» **Work instructions**
1) In the essay about the highway cut through a grandfather's farm, what did the highway department's reports claim the land was?
2) Output everything in the essay about the grandfather's farm from "When you are" down to "responsibility to protect.".
3) Pick up the essay about the highway through the grandfather's farm and continue it from the point where it stops.

Photo by Kelley Kossan, copyright 2012. All rights reserved. Used by permission,
“They paved paradise and they put up a parking lot…” — Joni Mitchell, Big Yellow Taxi
I remember as a child the fight my grandfather had when an interstate highway was routed through his farmland. Southeastern Minnesota was rich in agriculture at that time, and the planned route would cut directly through his best acreage for crops. It was not pastureland, as the reports the highway department filed stated, so the eminent domain fight began. By the time it was over, my grandfather was paid less than his land was worth. The route was not changed, and it was not long after that time that my grandfather’s farm was no longer viable.
When you are on this highway traveling east on the area that used to be his farm, it now looks barren. It used to have hay and alfalfa fields that secured the soil and prevented erosion. We used to hunt these fields for pheasant in the fall, and deer would graze in them.
What is a national park worth? Clean water? Breathable air? Trees, birds, fish, abundant wildlife, nature’s glory? To many like myself, they are worth more than a corporation’s profits or a politician’s re-election. They are the future for our world, just as our children. And just as our children, they are equally fragile and our responsibility to protect.

» **Stored data**
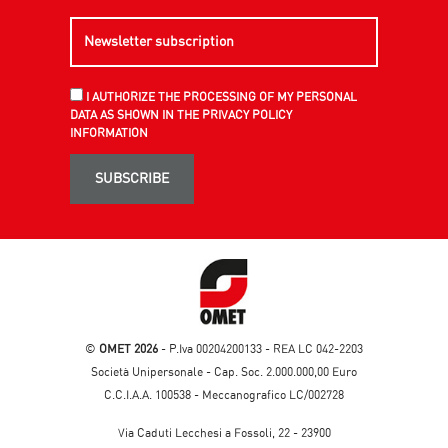
I AUTHORIZE THE PROCESSING OF MY PERSONAL
DATA AS SHOWN IN THE PRIVACY POLICY
INFORMATION
SUBSCRIBE
©
OMET 2026
- P.Iva 00204200133 - REA LC 042-2203
Società Unipersonale - Cap. Soc. 2.000.000,00 Euro
C.C.I.A.A. 100538 - Meccanografico LC/002728
Via Caduti Lecchesi a Fossoli, 22 - 23900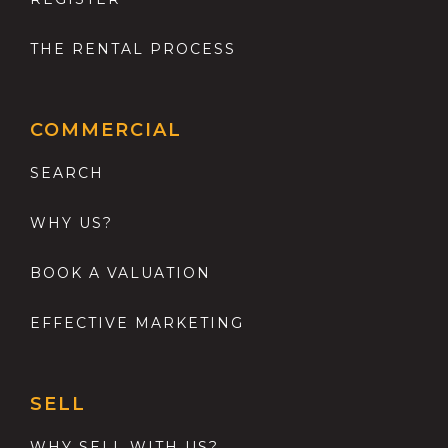
THE RENTAL PROCESS
COMMERCIAL
SEARCH
WHY US?
BOOK A VALUATION
EFFECTIVE MARKETING
SELL
WHY SELL WITH US?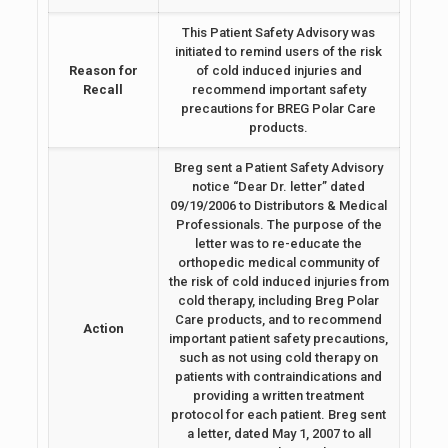
This Patient Safety Advisory was
initiated to remind users of the risk
Reason for
of cold induced injuries and
Recall
recommend important safety
precautions for BREG Polar Care
products.
Breg sent a Patient Safety Advisory
notice “Dear Dr. letter” dated
09/19/2006 to Distributors & Medical
Professionals. The purpose of the
letter was to re-educate the
orthopedic medical community of
the risk of cold induced injuries from
cold therapy, including Breg Polar
Care products, and to recommend
Action
important patient safety precautions,
such as not using cold therapy on
patients with contraindications and
providing a written treatment
protocol for each patient. Breg sent
a letter, dated May 1, 2007 to all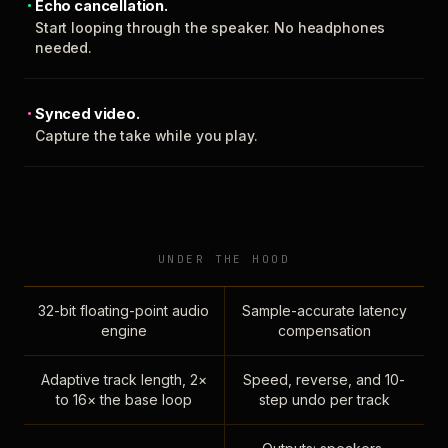
Echo cancellation.
Start looping through the speaker. No headphones
needed.
Synced video.
Capture the take while you play.
UNDER THE HOOD
32-bit floating-point audio
Sample-accurate latency
engine
compensation
Adaptive track length, 2×
Speed, reverse, and 10-
to 16× the base loop
step undo per track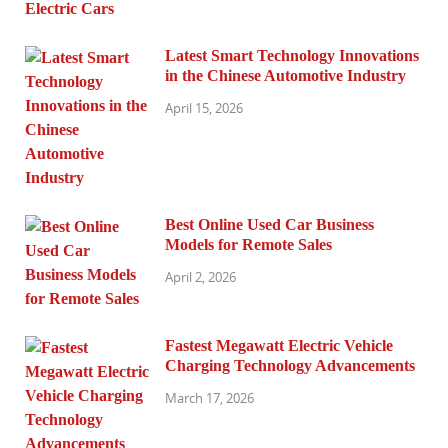
Latest Smart Technology Innovations
in the Chinese Automotive Industry
April 15, 2026
Best Online Used Car Business
Models for Remote Sales
April 2, 2026
Fastest Megawatt Electric Vehicle
Charging Technology Advancements
March 17, 2026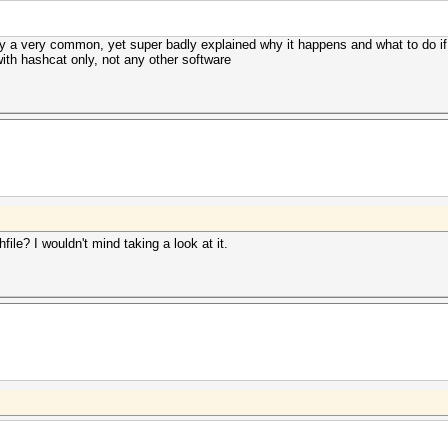
tly a very common, yet super badly explained why it happens and what to do if
 with hashcat only, not any other software
ile? I wouldn't mind taking a look at it.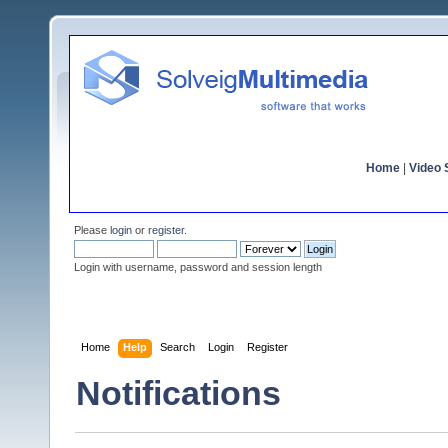
Home
|
Video S
Please
login
or
register
.
Login with username, password and session length
Home
Help
Search
Login
Register
Notifications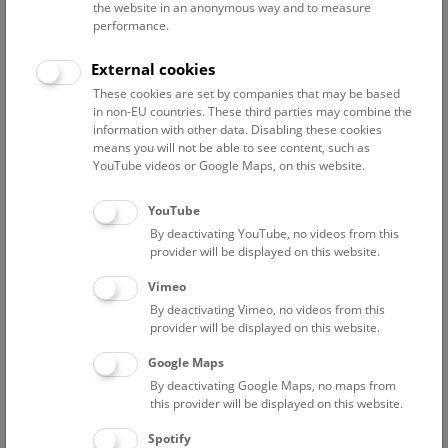
you at the end—perfect for enjoying the winter atmosphere
the website in an anonymous way and to measure
above the city's rooftops.
performance.
NHM Punch on the Roof
External cookies
Every Friday, Saturday, and Sunday, 15:00 (English), and
These cookies are set by companies that may be based
16:00 (German), as well as every Wednesday, 18:30
in non-EU countries. These third parties may combine the
information with other data. Disabling these cookies
(German)
means you will not be able to see content, such as
YouTube videos or Google Maps, on this website.
A valid admission ticket is required in addition to a tour or
show ticket.
YouTube
Please note that this tour is not disabled-accessible and that
By deactivating YouTube, no videos from this
children under the age of 12 are not allowed on the rooftop.
provider will be displayed on this website.
Meeting point: Entrance Hall.
Vimeo
By deactivating Vimeo, no videos from this
provider will be displayed on this website.
Google Maps
By deactivating Google Maps, no maps from
this provider will be displayed on this website.
Spotify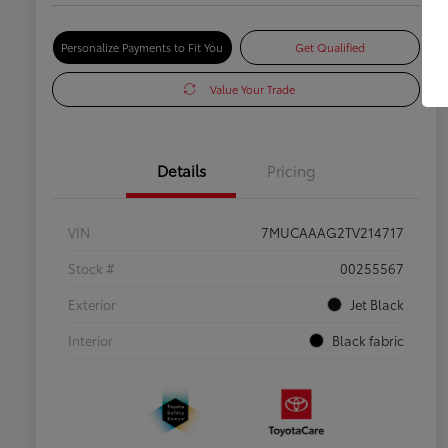
Personalize Payments to Fit You
Get Qualified
Value Your Trade
Details
Pricing
VIN
7MUCAAAG2TV214717
Stock #
00255567
Exterior
Jet Black
Interior
Black fabric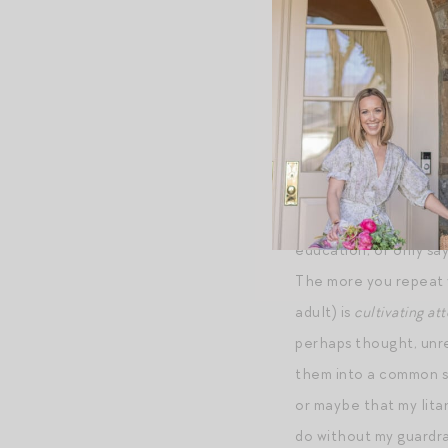
+A CHIC SPOTTING:
sleeves is even bette
from this collection
+ON SAYING IT ONC
education, of only say
The more you repeat y
adult) is
cultivating at
perhaps thought, unre
them into a common sou
or maybe that my lita
do without my guardra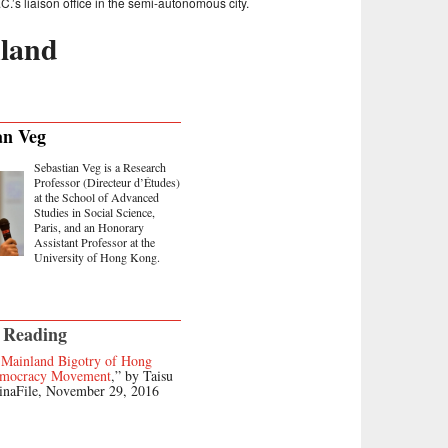
’s liaison office in the semi-autonomous city.
land
an Veg
Sebastian Veg is a Research
Professor (Directeur d’Études)
at the School of Advanced
Studies in Social Science,
Paris, and an Honorary
Assistant Professor at the
University of Hong Kong.
 Reading
-Mainland Bigotry of Hong
emocracy Movement
,” by Taisu
inaFile, November 29, 2016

» **Expected results**
1) Pastureland

2)
When you are on this highway traveling east on the area that used to be his farm, it now looks barren. It used to have hay and alfalfa fields that secured the soil and prevented erosion. We used to hunt these fields for pheasant in the fall, and deer would graze in them.
What is a national park worth? Clean water? Breathable air? Trees, birds, fish, abundant wildlife, nature’s glory? To many like myself, they are worth more than a corporation’s profits or a politician’s re-election. They are the future for our world, just as our children. And just as our children, they are equally fragile and our responsibility to protect.

3)
When it comes to environment against corporations, landowners against developers, the winner is almost always someone’s bottom line. Corporations choose where they want to build, cities accommodate their requests by condemning homes or city parks. Arizona was attempting to push through bills to allow mining in the Grand Canyon before public outrage caused them to retract them. Imagine this in every national or state park across the country.
Photo by Berit from Redhill/Surrey, UK [CC-BY-2.0], via Wikimedia Commons
On the 22nd of April, 1970, 20 million Americans took to the streets, parks, and auditoriums to demonstrate for a healthy, sustainable environment in massive coast-to-coast rallies. Thousands of colleges and universities organized protests against the deterioration of the environment. Groups that had been fighting against oil spills, polluting factories and power plants, raw sewage, toxic dumps, pesticides, freeways, the loss of wilderness, and the extinction of wildlife suddenly realized they shared common values.
Earth Day 1970 achieved a rare political alignment, enlisting support from Republicans and Democrats, rich and poor, city slickers and farmers, tycoons and labor leaders. The first Earth Day led to the creation of the United States Environmental Protection Agency and the passage of the Clean Air, Clean Water, and Endangered Species Acts. In 1990, the observation became an international movement. Since that time, the rest of the world has embraced Earth Day annually. Although many in the US talk environmentalism on this day, the rest of the year is spent watching Congress try to abolish the EPA, repeal legislation that promotes alternative energy and reject climate change science as fact, instead clinging to “job-killing regulations” claims to justify corporate plundering of our natural resources.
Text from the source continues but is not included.